Trade facilitation agreement could cut trade costs by 15%

Unctad secretary-general, Mukhisa Kituyi.

Full implementation of the United Nations Conference on Trade and Development (Unctad) Trade Facilitation Agreement (TFA) could lead to a reduction in trade costs of up to 15% for African countries.

“The World Trade Organisation (WTO) calculates that current trade costs for developing countries are equivalent to applying a staggering 219% tariff on international trade, and this hurts Africa,” said Unctad secretary-general, Mukhisa Kituyi, speaking ahead of the first ever three-day African Forum for National Trade Facilitation Committees which kicked off in Addis Ababa today (Tuesday).

He said National Trade Facilitation Committees – a proviso of the TFA –

should be established to become the “agents of change to boost international trade for developing countries”.
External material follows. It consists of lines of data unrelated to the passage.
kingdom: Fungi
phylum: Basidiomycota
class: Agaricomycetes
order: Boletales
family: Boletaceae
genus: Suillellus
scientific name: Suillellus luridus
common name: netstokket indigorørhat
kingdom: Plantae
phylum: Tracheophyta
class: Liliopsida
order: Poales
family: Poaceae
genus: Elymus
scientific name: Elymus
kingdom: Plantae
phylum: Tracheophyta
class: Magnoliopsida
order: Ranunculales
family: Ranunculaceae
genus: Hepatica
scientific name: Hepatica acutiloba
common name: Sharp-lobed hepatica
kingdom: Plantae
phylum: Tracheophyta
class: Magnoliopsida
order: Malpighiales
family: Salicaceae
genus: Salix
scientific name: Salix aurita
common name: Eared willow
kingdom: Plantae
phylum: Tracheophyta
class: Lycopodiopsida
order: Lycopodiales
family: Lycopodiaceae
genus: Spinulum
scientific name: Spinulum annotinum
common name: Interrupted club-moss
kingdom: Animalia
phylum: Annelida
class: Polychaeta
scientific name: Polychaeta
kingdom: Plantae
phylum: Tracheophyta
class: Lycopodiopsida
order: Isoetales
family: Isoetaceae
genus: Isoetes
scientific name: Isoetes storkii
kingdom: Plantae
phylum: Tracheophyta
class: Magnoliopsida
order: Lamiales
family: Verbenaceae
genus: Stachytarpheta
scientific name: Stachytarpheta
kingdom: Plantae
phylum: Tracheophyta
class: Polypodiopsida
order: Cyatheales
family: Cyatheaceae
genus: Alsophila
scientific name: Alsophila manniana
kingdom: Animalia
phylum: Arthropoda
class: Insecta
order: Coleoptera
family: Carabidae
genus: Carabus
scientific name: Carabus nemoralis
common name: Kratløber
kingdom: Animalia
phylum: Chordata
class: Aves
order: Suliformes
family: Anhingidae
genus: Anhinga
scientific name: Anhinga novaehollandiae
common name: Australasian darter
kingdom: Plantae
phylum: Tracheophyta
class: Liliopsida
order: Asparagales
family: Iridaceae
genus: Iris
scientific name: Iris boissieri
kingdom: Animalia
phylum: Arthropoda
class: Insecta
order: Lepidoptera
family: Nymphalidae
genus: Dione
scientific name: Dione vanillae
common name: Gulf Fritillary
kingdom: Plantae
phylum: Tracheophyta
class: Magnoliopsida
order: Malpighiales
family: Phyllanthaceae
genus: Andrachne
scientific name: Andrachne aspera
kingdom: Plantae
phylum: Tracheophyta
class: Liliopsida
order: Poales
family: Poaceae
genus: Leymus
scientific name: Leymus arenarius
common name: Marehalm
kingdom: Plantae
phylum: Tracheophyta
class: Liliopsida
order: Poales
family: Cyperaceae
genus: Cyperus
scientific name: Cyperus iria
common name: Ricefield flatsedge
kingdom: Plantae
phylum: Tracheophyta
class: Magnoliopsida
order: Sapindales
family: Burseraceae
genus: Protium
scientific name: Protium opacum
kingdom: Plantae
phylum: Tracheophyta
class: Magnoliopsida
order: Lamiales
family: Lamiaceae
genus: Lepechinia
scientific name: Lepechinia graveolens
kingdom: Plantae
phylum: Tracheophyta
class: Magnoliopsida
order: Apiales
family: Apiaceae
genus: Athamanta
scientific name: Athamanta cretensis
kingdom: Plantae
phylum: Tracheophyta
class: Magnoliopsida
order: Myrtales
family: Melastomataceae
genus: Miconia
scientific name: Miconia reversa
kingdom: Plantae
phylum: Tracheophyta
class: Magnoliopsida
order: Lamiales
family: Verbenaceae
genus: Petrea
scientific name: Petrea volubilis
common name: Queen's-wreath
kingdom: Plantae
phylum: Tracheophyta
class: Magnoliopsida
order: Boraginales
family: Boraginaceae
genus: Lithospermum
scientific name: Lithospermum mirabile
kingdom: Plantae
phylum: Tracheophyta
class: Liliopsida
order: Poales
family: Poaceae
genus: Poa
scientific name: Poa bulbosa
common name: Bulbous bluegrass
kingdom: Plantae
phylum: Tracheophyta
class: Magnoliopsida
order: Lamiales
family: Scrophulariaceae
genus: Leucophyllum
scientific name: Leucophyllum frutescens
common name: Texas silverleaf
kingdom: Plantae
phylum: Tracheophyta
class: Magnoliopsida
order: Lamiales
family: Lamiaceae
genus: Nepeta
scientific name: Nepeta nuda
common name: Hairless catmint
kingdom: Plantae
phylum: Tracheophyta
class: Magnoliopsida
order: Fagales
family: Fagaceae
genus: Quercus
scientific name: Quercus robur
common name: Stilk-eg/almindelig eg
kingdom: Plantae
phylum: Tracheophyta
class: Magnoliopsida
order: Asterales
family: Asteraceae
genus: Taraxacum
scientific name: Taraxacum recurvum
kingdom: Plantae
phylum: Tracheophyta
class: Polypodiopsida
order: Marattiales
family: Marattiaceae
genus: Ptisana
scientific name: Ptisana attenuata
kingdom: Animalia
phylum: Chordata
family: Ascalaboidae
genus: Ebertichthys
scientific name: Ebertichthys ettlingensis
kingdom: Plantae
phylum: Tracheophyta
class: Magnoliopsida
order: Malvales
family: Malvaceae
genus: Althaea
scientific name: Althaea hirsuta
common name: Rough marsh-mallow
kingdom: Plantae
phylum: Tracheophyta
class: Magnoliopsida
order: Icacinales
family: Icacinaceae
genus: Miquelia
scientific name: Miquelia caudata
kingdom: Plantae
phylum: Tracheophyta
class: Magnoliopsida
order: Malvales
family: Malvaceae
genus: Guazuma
“Correctly implemented trade facilitation measures not only boost trade but also improve revenue collection, safety and security compliance controls (for example, improving food safety) and can help to streamline government agencies,” said Kituyi.

He pointed out that such reforms helped small cross-border traders, often women, enter the formal sector, made economic activities more transparent and accountable and promoted good governance,

“But for these benefits to be realised it is essential that the Trade Facilitation Agreement is implemented as foreseen,” said Kituyi, commenting that according to the WTO, the rate of implemented commitments under the agreement as of October 2018 stood at 60%.